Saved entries

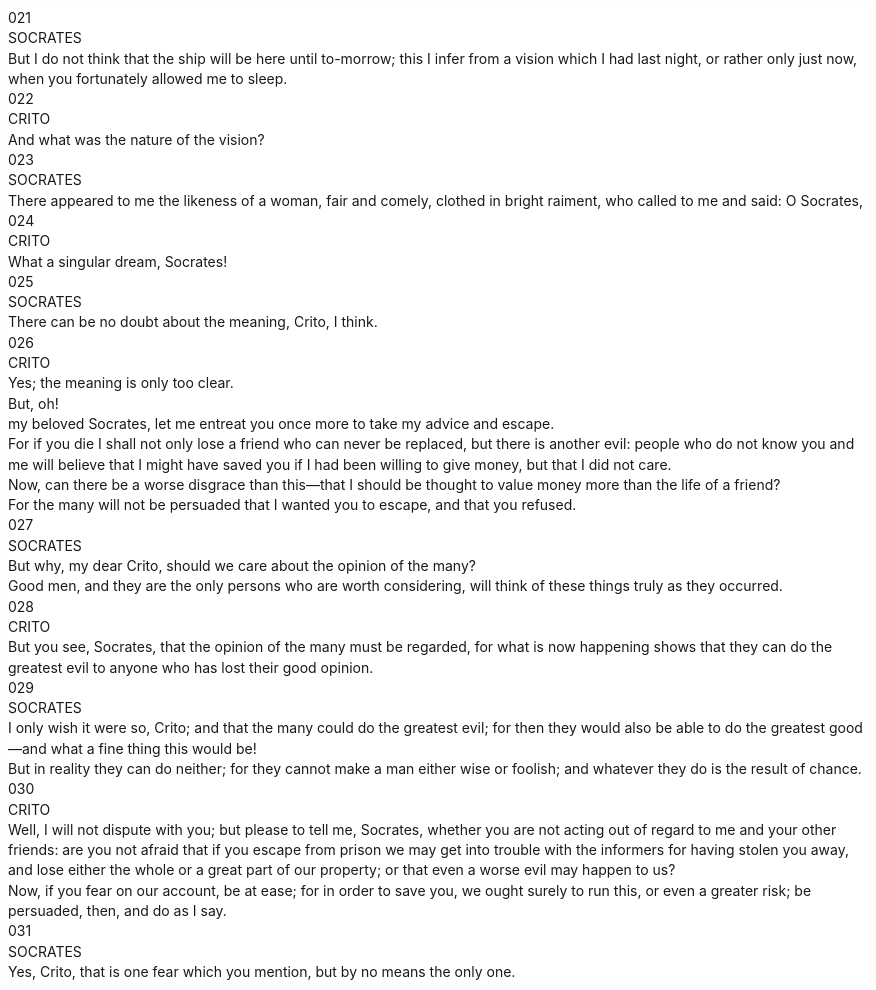 <div class="speech"><span class="ref">021</span><div class="speaker">SOCRATES</div><div class="sentence">  But I do not think that the ship will be here until to-morrow; this I infer from a vision which I had last night, or rather only just now, when you fortunately allowed me to sleep.</div></div>
<div class="speech"><span class="ref">022</span><div class="speaker">CRITO</div><div class="sentence">  And what was the nature of the vision?</div></div>
<div class="speech"><span class="ref">023</span><div class="speaker">SOCRATES</div><div class="sentence">  There appeared to me the likeness of a woman, fair and comely, clothed in bright raiment, who called to me and said:  O Socrates,</div></div>
<div class="speech"><span class="ref">024</span><div class="speaker">CRITO</div><div class="sentence">  What a singular dream, Socrates!</div></div>
<div class="speech"><span class="ref">025</span><div class="speaker">SOCRATES</div><div class="sentence">  There can be no doubt about the meaning, Crito, I think.</div></div>
<div class="speech"><span class="ref">026</span><div class="speaker">CRITO</div><div class="sentence">  Yes; the meaning is only too clear.</div><div class="sentence"> But, oh!</div><div class="sentence"> my beloved Socrates, let me entreat you once more to take my advice and escape.</div><div class="sentence"> For if you die I shall not only lose a friend who can never be replaced, but there is another evil:  people who do not know you and me will believe that I might have saved you if I had been willing to give money, but that I did not care.</div><div class="sentence"> Now, can there be a worse disgrace than this—that I should be thought to value money more than the life of a friend?</div><div class="sentence"> For the many will not be persuaded that I wanted you to escape, and that you refused.</div></div>
<div class="speech"><span class="ref">027</span><div class="speaker">SOCRATES</div><div class="sentence">  But why, my dear Crito, should we care about the opinion of the many?</div><div class="sentence"> Good men, and they are the only persons who are worth considering, will think of these things truly as they occurred.</div></div>
<div class="speech"><span class="ref">028</span><div class="speaker">CRITO</div><div class="sentence">  But you see, Socrates, that the opinion of the many must be regarded, for what is now happening shows that they can do the greatest evil to anyone who has lost their good opinion.</div></div>
<div class="speech"><span class="ref">029</span><div class="speaker">SOCRATES</div><div class="sentence">  I only wish it were so, Crito; and that the many could do the greatest evil; for then they would also be able to do the greatest good—and what a fine thing this would be!</div><div class="sentence"> But in reality they can do neither; for they cannot make a man either wise or foolish; and whatever they do is the result of chance.</div></div>
<div class="speech"><span class="ref">030</span><div class="speaker">CRITO</div><div class="sentence">  Well, I will not dispute with you; but please to tell me, Socrates, whether you are not acting out of regard to me and your other friends:  are you not afraid that if you escape from prison we may get into trouble with the informers for having stolen you away, and lose either the whole or a great part of our property; or that even a worse evil may happen to us?</div><div class="sentence"> Now, if you fear on our account, be at ease; for in order to save you, we ought surely to run this, or even a greater risk; be persuaded, then, and do as I say.</div></div>
<div class="speech"><span class="ref">031</span><div class="speaker">SOCRATES</div><div class="sentence">  Yes, Crito, that is one fear which you mention, but by no means the only one.</div></div>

## Problem to solve
Return the lines above as a JSON list of strings, one string per line, with blank lines omitted. Leave the pictures out of the answer.

## Exercise solution
[
  " <div class=\"speech\"><span class=\"ref\">021</span><div class=\"speaker\">SOCRATES</div><div class=\"sentence\">  But I do not think that the ship will be here until to-morrow; this I infer from a vision which I had last night, or rather only just now, when you fortunately allowed me to sleep.</div></div>",
  "<div class=\"speech\"><span class=\"ref\">022</span><div class=\"speaker\">CRITO</div><div class=\"sentence\">  And what was the nature of the vision?</div></div>",
  "<div class=\"speech\"><span class=\"ref\">023</span><div class=\"speaker\">SOCRATES</div><div class=\"sentence\">  There appeared to me the likeness of a woman, fair and comely, clothed in bright raiment, who called to me and said:  O Socrates,</div></div>",
  "<div class=\"speech\"><span class=\"ref\">024</span><div class=\"speaker\">CRITO</div><div class=\"sentence\">  What a singular dream, Socrates!</div></div>",
  "<div class=\"speech\"><span class=\"ref\">025</span><div class=\"speaker\">SOCRATES</div><div class=\"sentence\">  There can be no doubt about the meaning, Crito, I think.</div></div>",
  "<div class=\"speech\"><span class=\"ref\">026</span><div class=\"speaker\">CRITO</div><div class=\"sentence\">  Yes; the meaning is only too clear.</div><div class=\"sentence\"> But, oh!</div><div class=\"sentence\"> my beloved Socrates, let me entreat you once more to take my advice and escape.</div><div class=\"sentence\"> For if you die I shall not only lose a friend who can never be replaced, but there is another evil:  people who do not know you and me will believe that I might have saved you if I had been willing to give money, but that I did not care.</div><div class=\"sentence\"> Now, can there be a worse disgrace than this—that I should be thought to value money more than the life of a friend?</div><div class=\"sentence\"> For the many will not be persuaded that I wanted you to escape, and that you refused.</div></div>",
  "<div class=\"speech\"><span class=\"ref\">027</span><div class=\"speaker\">SOCRATES</div><div class=\"sentence\">  But why, my dear Crito, should we care about the opinion of the many?</div><div class=\"sentence\"> Good men, and they are the only persons who are worth considering, will think of these things truly as they occurred.</div></div>",
  "<div class=\"speech\"><span class=\"ref\">028</span><div class=\"speaker\">CRITO</div><div class=\"sentence\">  But you see, Socrates, that the opinion of the many must be regarded, for what is now happening shows that they can do the greatest evil to anyone who has lost their good opinion.</div></div>",
  "<div class=\"speech\"><span class=\"ref\">029</span><div class=\"speaker\">SOCRATES</div><div class=\"sentence\">  I only wish it were so, Crito; and that the many could do the greatest evil; for then they would also be able to do the greatest good—and what a fine thing this would be!</div><div class=\"sentence\"> But in reality they can do neither; for they cannot make a man either wise or foolish; and whatever they do is the result of chance.</div></div>",
  "<div class=\"speech\"><span class=\"ref\">030</span><div class=\"speaker\">CRITO</div><div class=\"sentence\">  Well, I will not dispute with you; but please to tell me, Socrates, whether you are not acting out of regard to me and your other friends:  are you not afraid that if you escape from prison we may get into trouble with the informers for having stolen you away, and lose either the whole or a great part of our property; or that even a worse evil may happen to us?</div><div class=\"sentence\"> Now, if you fear on our account, be at ease; for in order to save you, we ought surely to run this, or even a greater risk; be persuaded, then, and do as I say.</div></div>",
  "<div class=\"speech\"><span class=\"ref\">031</span><div class=\"speaker\">SOCRATES</div><div class=\"sentence\">  Yes, Crito, that is one fear which you mention, but by no means the only one.</div></div>"
]